Tomorrow, we will be following and tweeting live updates on the Enlarged Board hearing for simulation-type inventions. The hearing itself will be virtual (not simulated) and open to the public.
Simulations, as many European patent attorneys have been attesting, are a vital part of modern R&D. The general concept of “simulating” uses a mathematical model which approximates the way a physical process happens. For example, the way a car crumples during a crash can be simulated using a computer model. The model would include a representation of the car (and a wall), some initial conditions (like the speed of the car), some material properties, and some calculations the computer can do to work out what happens next in a series of steps (think “F=ma”, and “every action has an equal and opposite reaction” applied across every little building block of the car). The results of such simulations do indeed influence the design of modern technology; knowing that the passengers are likely to be safer in a car with tweaked dimensions allows engineers to make better decisions, earlier in the design process and without having to physically manufacture every possible bumper.
How did we end up at an Enlarged Board hearing? T1227/05 is an earlier case relating to simulation inventions which made its way into the Guidelines for examining European patent applications. The Board of Appeal in the present case wants to depart from the earlier reasoning and so a conflict in case law would arise. The earlier case related to a method of simulating an electronic circuit which was subjected to noise. You can imagine that simulating noise in a circuit would be useful for predicting which circuit designs might perform better; and the EPO agreed, this was pretty darn technical.
The guidelines for examination state:
Such computer-implemented simulation methods cannot be denied a technical effect merely on the ground that they precede actual production and/or do not comprise a step of manufacturing the physical end product.”
This all sounds rather good for simulation type inventions. So where did the sticking point happen?
The referral of G1/19 comes from a case relating to the simulation of pedestrians moving through walkways.
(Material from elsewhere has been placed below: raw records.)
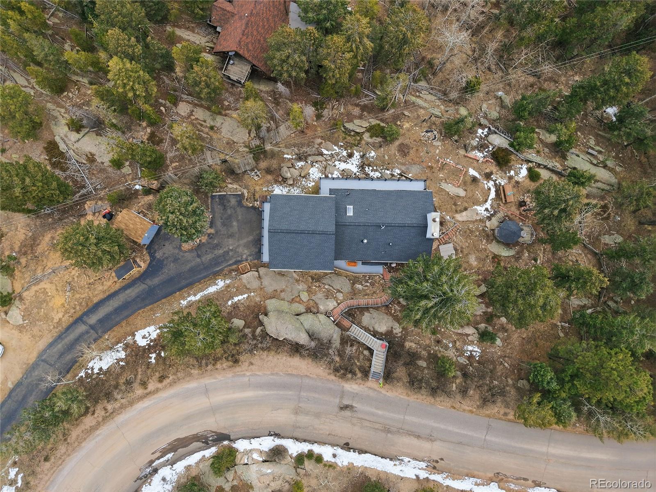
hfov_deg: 71.6
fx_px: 455
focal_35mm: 24
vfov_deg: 56.8
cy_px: 246
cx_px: 328
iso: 180
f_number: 1.8
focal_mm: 8.7
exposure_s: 1/2500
It sounds a bit more detached from physical and technical considerations. Surely the decisions people are making when they walk through a building lead us completely away from technical subject-matter?
Well, perhaps not. Crowds and traffic share a lot in common with the motion of fluids. You’ve probably experienced a traffic jam on the motorway which seems to last for ages, only to come out the other end to see that, infuriatingly, there was nothing there to cause the slowdown. This was caused by a ripple which was set-off a few miles ahead and progressed back towards you. Once the ripple is set in motion it will keep going and can actually be predicted pretty accurately. This is also what happens when you have barriers at the tube station, or someone stops to tie their shoe lace in the middle of the pavement.
The same thing happens in fluids in pipes. When shutting-off a tap at one end of a pipe, the ripple progresses along the pipe and likely causes a burst somewhere behind your plasterboard. If the modelling of crowds is done in the same way as water in a pipe or electrons in an electronic circuit, should it still be excluded?
This is where the referred questions come in. We need some clarity.
In the assessment of inventive step, can the computer implemented simulation of a technical system or process solve a technical problem by producing a technical effect which goes beyond the simulation's implementation on a computer, if the computer-implemented simulation is claimed as such?
If the answer to the first question is yes, what are the relevant criteria for assessing whether a computer-implemented simulation claimed as such solves a technical problem? In particular, is it a sufficient condition that the simulation is based, at least in part, on technical principles underlying the simulated system or process?
What are the answers to the first and second questions if the computer-implemented simulation is claimed as part of a design process, in particular for verifying a design?
The first two questions ask whether a simulation-type claim can solve a technical problem even if the method only relates to the simulation itself. We do wonder what the technical effect could be when the product is simulation results which might match real-world results. If the board answers the first question in the affirmative, we may see the floodgates open to simulation-type claims. This could feasibly have further-reaching consequences for other software-based inventions.
The third question asks the first two questions again, but if the claimed method is recited as part of a design process. Perhaps a more palatable claim for the EPO to accept. This might allow the Enlarged Board to give us a better steer on where the boundary lies between electrons moving in a circuit (technical) and people making decisions on how to act (non-technical).
If the board answers any of the questions negatively, then this could overturn the reasoning of T1227/05 and alter the guidelines followed by examiners.
We would attempt to predict the outcome of the hearing tomorrow, but for a lack of physical parameters which can accurately model the Enlarged Board’s decision making process. At least, there is not long to wait.